Recast every row below as a numbered list, omitting any blank lines.

(Data lines)
--

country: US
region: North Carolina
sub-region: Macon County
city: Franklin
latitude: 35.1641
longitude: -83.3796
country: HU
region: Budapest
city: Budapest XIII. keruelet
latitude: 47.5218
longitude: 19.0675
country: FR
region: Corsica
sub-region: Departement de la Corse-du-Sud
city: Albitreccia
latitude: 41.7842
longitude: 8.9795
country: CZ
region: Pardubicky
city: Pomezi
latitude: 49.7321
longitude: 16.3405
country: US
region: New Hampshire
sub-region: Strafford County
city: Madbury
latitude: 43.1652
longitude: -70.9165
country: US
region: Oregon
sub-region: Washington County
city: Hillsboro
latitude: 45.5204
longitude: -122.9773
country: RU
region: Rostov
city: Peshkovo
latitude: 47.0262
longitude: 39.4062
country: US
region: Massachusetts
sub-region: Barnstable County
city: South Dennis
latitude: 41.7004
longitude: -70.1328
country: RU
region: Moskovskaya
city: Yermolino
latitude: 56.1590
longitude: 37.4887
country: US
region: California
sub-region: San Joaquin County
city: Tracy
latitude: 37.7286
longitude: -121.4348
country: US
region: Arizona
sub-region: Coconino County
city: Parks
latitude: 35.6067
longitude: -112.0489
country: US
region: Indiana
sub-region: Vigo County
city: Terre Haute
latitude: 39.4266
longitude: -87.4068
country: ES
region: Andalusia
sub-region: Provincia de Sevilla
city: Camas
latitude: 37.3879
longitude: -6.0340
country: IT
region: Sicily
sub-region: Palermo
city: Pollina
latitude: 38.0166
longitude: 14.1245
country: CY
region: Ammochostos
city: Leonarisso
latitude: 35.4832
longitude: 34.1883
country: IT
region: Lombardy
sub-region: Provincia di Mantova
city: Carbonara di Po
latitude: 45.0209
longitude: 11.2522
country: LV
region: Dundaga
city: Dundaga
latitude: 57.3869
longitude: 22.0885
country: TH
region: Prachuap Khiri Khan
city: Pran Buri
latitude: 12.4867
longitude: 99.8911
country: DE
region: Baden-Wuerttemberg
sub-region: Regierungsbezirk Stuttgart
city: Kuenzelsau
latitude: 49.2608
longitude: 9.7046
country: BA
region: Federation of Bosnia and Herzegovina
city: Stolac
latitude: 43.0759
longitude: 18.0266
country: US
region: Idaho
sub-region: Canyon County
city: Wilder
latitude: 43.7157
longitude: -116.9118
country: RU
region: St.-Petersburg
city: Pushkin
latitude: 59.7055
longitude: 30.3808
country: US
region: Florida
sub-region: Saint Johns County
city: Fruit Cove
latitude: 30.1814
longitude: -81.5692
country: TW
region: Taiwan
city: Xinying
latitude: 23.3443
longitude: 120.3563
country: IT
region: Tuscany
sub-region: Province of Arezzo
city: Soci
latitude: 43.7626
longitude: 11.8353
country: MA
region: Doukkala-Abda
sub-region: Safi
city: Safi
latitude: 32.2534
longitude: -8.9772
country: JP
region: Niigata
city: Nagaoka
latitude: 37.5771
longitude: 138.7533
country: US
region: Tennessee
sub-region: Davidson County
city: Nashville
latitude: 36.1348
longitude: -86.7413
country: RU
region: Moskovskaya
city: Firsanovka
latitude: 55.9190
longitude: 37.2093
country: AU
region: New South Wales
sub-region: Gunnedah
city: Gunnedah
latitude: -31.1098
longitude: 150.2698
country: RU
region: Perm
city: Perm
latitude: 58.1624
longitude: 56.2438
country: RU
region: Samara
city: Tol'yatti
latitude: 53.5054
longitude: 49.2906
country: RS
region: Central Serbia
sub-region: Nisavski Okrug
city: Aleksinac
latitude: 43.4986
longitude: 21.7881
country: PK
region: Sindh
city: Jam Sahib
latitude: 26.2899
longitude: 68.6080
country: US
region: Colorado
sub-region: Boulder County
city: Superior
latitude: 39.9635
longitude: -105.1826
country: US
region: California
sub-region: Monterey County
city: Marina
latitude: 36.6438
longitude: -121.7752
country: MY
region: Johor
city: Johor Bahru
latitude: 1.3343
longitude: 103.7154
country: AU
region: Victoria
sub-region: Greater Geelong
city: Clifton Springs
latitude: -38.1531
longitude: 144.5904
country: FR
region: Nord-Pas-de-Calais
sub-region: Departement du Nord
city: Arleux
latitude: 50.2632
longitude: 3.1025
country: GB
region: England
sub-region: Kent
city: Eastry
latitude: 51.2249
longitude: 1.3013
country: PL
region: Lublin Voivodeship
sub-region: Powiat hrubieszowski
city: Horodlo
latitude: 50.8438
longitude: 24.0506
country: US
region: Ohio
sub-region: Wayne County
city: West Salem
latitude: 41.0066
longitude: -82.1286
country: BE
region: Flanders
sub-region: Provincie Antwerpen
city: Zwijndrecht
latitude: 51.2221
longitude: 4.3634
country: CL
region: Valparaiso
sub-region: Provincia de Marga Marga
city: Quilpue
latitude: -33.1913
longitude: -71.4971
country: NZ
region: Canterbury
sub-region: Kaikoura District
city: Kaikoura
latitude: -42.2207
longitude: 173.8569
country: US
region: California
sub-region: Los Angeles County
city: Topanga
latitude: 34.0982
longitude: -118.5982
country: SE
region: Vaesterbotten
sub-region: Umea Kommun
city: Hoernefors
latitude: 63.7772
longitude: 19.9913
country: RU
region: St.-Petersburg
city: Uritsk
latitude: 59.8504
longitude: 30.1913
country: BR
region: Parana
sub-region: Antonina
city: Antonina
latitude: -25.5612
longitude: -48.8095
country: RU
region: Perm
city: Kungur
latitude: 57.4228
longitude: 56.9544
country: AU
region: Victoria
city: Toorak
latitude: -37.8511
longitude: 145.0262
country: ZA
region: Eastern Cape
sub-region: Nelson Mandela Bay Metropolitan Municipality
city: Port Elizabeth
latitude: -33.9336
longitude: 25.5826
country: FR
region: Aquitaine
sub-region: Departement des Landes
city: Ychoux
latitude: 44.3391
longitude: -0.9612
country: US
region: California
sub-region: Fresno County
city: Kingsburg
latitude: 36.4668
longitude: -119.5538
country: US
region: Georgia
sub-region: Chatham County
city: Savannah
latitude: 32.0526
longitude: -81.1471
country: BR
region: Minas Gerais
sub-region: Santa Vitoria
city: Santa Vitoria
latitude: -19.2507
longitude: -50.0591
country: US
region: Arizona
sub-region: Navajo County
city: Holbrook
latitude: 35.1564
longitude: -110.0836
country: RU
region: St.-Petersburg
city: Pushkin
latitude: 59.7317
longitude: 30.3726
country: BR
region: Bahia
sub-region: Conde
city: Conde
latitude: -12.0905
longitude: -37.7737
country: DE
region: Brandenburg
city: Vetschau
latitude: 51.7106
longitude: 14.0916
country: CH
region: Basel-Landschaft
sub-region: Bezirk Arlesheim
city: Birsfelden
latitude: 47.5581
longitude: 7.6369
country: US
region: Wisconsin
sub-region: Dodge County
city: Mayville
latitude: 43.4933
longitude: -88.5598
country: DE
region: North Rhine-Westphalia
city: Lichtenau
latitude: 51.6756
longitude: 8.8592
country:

--

**RESPONSE FOR THIS EXERCISE**
1. country: US
2. region: North Carolina
3. sub-region: Macon County
4. city: Franklin
5. latitude: 35.1641
6. longitude: -83.3796
7. country: HU
8. region: Budapest
9. city: Budapest XIII. keruelet
10. latitude: 47.5218
11. longitude: 19.0675
12. country: FR
13. region: Corsica
14. sub-region: Departement de la Corse-du-Sud
15. city: Albitreccia
16. latitude: 41.7842
17. longitude: 8.9795
18. country: CZ
19. region: Pardubicky
20. city: Pomezi
21. latitude: 49.7321
22. longitude: 16.3405
23. country: US
24. region: New Hampshire
25. sub-region: Strafford County
26. city: Madbury
27. latitude: 43.1652
28. longitude: -70.9165
29. country: US
30. region: Oregon
31. sub-region: Washington County
32. city: Hillsboro
33. latitude: 45.5204
34. longitude: -122.9773
35. country: RU
36. region: Rostov
37. city: Peshkovo
38. latitude: 47.0262
39. longitude: 39.4062
40. country: US
41. region: Massachusetts
42. sub-region: Barnstable County
43. city: South Dennis
44. latitude: 41.7004
45. longitude: -70.1328
46. country: RU
47. region: Moskovskaya
48. city: Yermolino
49. latitude: 56.1590
50. longitude: 37.4887
51. country: US
52. region: California
53. sub-region: San Joaquin County
54. city: Tracy
55. latitude: 37.7286
56. longitude: -121.4348
57. country: US
58. region: Arizona
59. sub-region: Coconino County
60. city: Parks
61. latitude: 35.6067
62. longitude: -112.0489
63. country: US
64. region: Indiana
65. sub-region: Vigo County
66. city: Terre Haute
67. latitude: 39.4266
68. longitude: -87.4068
69. country: ES
70. region: Andalusia
71. sub-region: Provincia de Sevilla
72. city: Camas
73. latitude: 37.3879
74. longitude: -6.0340
75. country: IT
76. region: Sicily
77. sub-region: Palermo
78. city: Pollina
79. latitude: 38.0166
80. longitude: 14.1245
81. country: CY
82. region: Ammochostos
83. city: Leonarisso
84. latitude: 35.4832
85. longitude: 34.1883
86. country: IT
87. region: Lombardy
88. sub-region: Provincia di Mantova
89. city: Carbonara di Po
90. latitude: 45.0209
91. longitude: 11.2522
92. country: LV
93. region: Dundaga
94. city: Dundaga
95. latitude: 57.3869
96. longitude: 22.0885
97. country: TH
98. region: Prachuap Khiri Khan
99. city: Pran Buri
100. latitude: 12.4867
101. longitude: 99.8911
102. country: DE
103. region: Baden-Wuerttemberg
104. sub-region: Regierungsbezirk Stuttgart
105. city: Kuenzelsau
106. latitude: 49.2608
107. longitude: 9.7046
108. country: BA
109. region: Federation of Bosnia and Herzegovina
110. city: Stolac
111. latitude: 43.0759
112. longitude: 18.0266
113. country: US
114. region: Idaho
115. sub-region: Canyon County
116. city: Wilder
117. latitude: 43.7157
118. longitude: -116.9118
119. country: RU
120. region: St.-Petersburg
121. city: Pushkin
122. latitude: 59.7055
123. longitude: 30.3808
124. country: US
125. region: Florida
126. sub-region: Saint Johns County
127. city: Fruit Cove
128. latitude: 30.1814
129. longitude: -81.5692
130. country: TW
131. region: Taiwan
132. city: Xinying
133. latitude: 23.3443
134. longitude: 120.3563
135. country: IT
136. region: Tuscany
137. sub-region: Province of Arezzo
138. city: Soci
139. latitude: 43.7626
140. longitude: 11.8353
141. country: MA
142. region: Doukkala-Abda
143. sub-region: Safi
144. city: Safi
145. latitude: 32.2534
146. longitude: -8.9772
147. country: JP
148. region: Niigata
149. city: Nagaoka
150. latitude: 37.5771
151. longitude: 138.7533
152. country: US
153. region: Tennessee
154. sub-region: Davidson County
155. city: Nashville
156. latitude: 36.1348
157. longitude: -86.7413
158. country: RU
159. region: Moskovskaya
160. city: Firsanovka
161. latitude: 55.9190
162. longitude: 37.2093
163. country: AU
164. region: New South Wales
165. sub-region: Gunnedah
166. city: Gunnedah
167. latitude: -31.1098
168. longitude: 150.2698
169. country: RU
170. region: Perm
171. city: Perm
172. latitude: 58.1624
173. longitude: 56.2438
174. country: RU
175. region: Samara
176. city: Tol'yatti
177. latitude: 53.5054
178. longitude: 49.2906
179. country: RS
180. region: Central Serbia
181. sub-region: Nisavski Okrug
182. city: Aleksinac
183. latitude: 43.4986
184. longitude: 21.7881
185. country: PK
186. region: Sindh
187. city: Jam Sahib
188. latitude: 26.2899
189. longitude: 68.6080
190. country: US
191. region: Colorado
192. sub-region: Boulder County
193. city: Superior
194. latitude: 39.9635
195. longitude: -105.1826
196. country: US
197. region: California
198. sub-region: Monterey County
199. city: Marina
200. latitude: 36.6438
201. longitude: -121.7752
202. country: MY
203. region: Johor
204. city: Johor Bahru
205. latitude: 1.3343
206. longitude: 103.7154
207. country: AU
208. region: Victoria
209. sub-region: Greater Geelong
210. city: Clifton Springs
211. latitude: -38.1531
212. longitude: 144.5904
213. country: FR
214. region: Nord-Pas-de-Calais
215. sub-region: Departement du Nord
216. city: Arleux
217. latitude: 50.2632
218. longitude: 3.1025
219. country: GB
220. region: England
221. sub-region: Kent
222. city: Eastry
223. latitude: 51.2249
224. longitude: 1.3013
225. country: PL
226. region: Lublin Voivodeship
227. sub-region: Powiat hrubieszowski
228. city: Horodlo
229. latitude: 50.8438
230. longitude: 24.0506
231. country: US
232. region: Ohio
233. sub-region: Wayne County
234. city: West Salem
235. latitude: 41.0066
236. longitude: -82.1286
237. country: BE
238. region: Flanders
239. sub-region: Provincie Antwerpen
240. city: Zwijndrecht
241. latitude: 51.2221
242. longitude: 4.3634
243. country: CL
244. region: Valparaiso
245. sub-region: Provincia de Marga Marga
246. city: Quilpue
247. latitude: -33.1913
248. longitude: -71.4971
249. country: NZ
250. region: Canterbury
251. sub-region: Kaikoura District
252. city: Kaikoura
253. latitude: -42.2207
254. longitude: 173.8569
255. country: US
256. region: California
257. sub-region: Los Angeles County
258. city: Topanga
259. latitude: 34.0982
260. longitude: -118.5982
261. country: SE
262. region: Vaesterbotten
263. sub-region: Umea Kommun
264. city: Hoernefors
265. latitude: 63.7772
266. longitude: 19.9913
267. country: RU
268. region: St.-Petersburg
269. city: Uritsk
270. latitude: 59.8504
271. longitude: 30.1913
272. country: BR
273. region: Parana
274. sub-region: Antonina
275. city: Antonina
276. latitude: -25.5612
277. longitude: -48.8095
278. country: RU
279. region: Perm
280. city: Kungur
281. latitude: 57.4228
282. longitude: 56.9544
283. country: AU
284. region: Victoria
285. city: Toorak
286. latitude: -37.8511
287. longitude: 145.0262
288. country: ZA
289. region: Eastern Cape
290. sub-region: Nelson Mandela Bay Metropolitan Municipality
291. city: Port Elizabeth
292. latitude: -33.9336
293. longitude: 25.5826
294. country: FR
295. region: Aquitaine
296. sub-region: Departement des Landes
297. city: Ychoux
298. latitude: 44.3391
299. longitude: -0.9612
300. country: US
301. region: California
302. sub-region: Fresno County
303. city: Kingsburg
304. latitude: 36.4668
305. longitude: -119.5538
306. country: US
307. region: Georgia
308. sub-region: Chatham County
309. city: Savannah
310. latitude: 32.0526
311. longitude: -81.1471
312. country: BR
313. region: Minas Gerais
314. sub-region: Santa Vitoria
315. city: Santa Vitoria
316. latitude: -19.2507
317. longitude: -50.0591
318. country: US
319. region: Arizona
320. sub-region: Navajo County
321. city: Holbrook
322. latitude: 35.1564
323. longitude: -110.0836
324. country: RU
325. region: St.-Petersburg
326. city: Pushkin
327. latitude: 59.7317
328. longitude: 30.3726
329. country: BR
330. region: Bahia
331. sub-region: Conde
332. city: Conde
333. latitude: -12.0905
334. longitude: -37.7737
335. country: DE
336. region: Brandenburg
337. city: Vetschau
338. latitude: 51.7106
339. longitude: 14.0916
340. country: CH
341. region: Basel-Landschaft
342. sub-region: Bezirk Arlesheim
343. city: Birsfelden
344. latitude: 47.5581
345. longitude: 7.6369
346. country: US
347. region: Wisconsin
348. sub-region: Dodge County
349. city: Mayville
350. latitude: 43.4933
351. longitude: -88.5598
352. country: DE
353. region: North Rhine-Westphalia
354. city: Lichtenau
355. latitude: 51.6756
356. longitude: 8.8592
357. country:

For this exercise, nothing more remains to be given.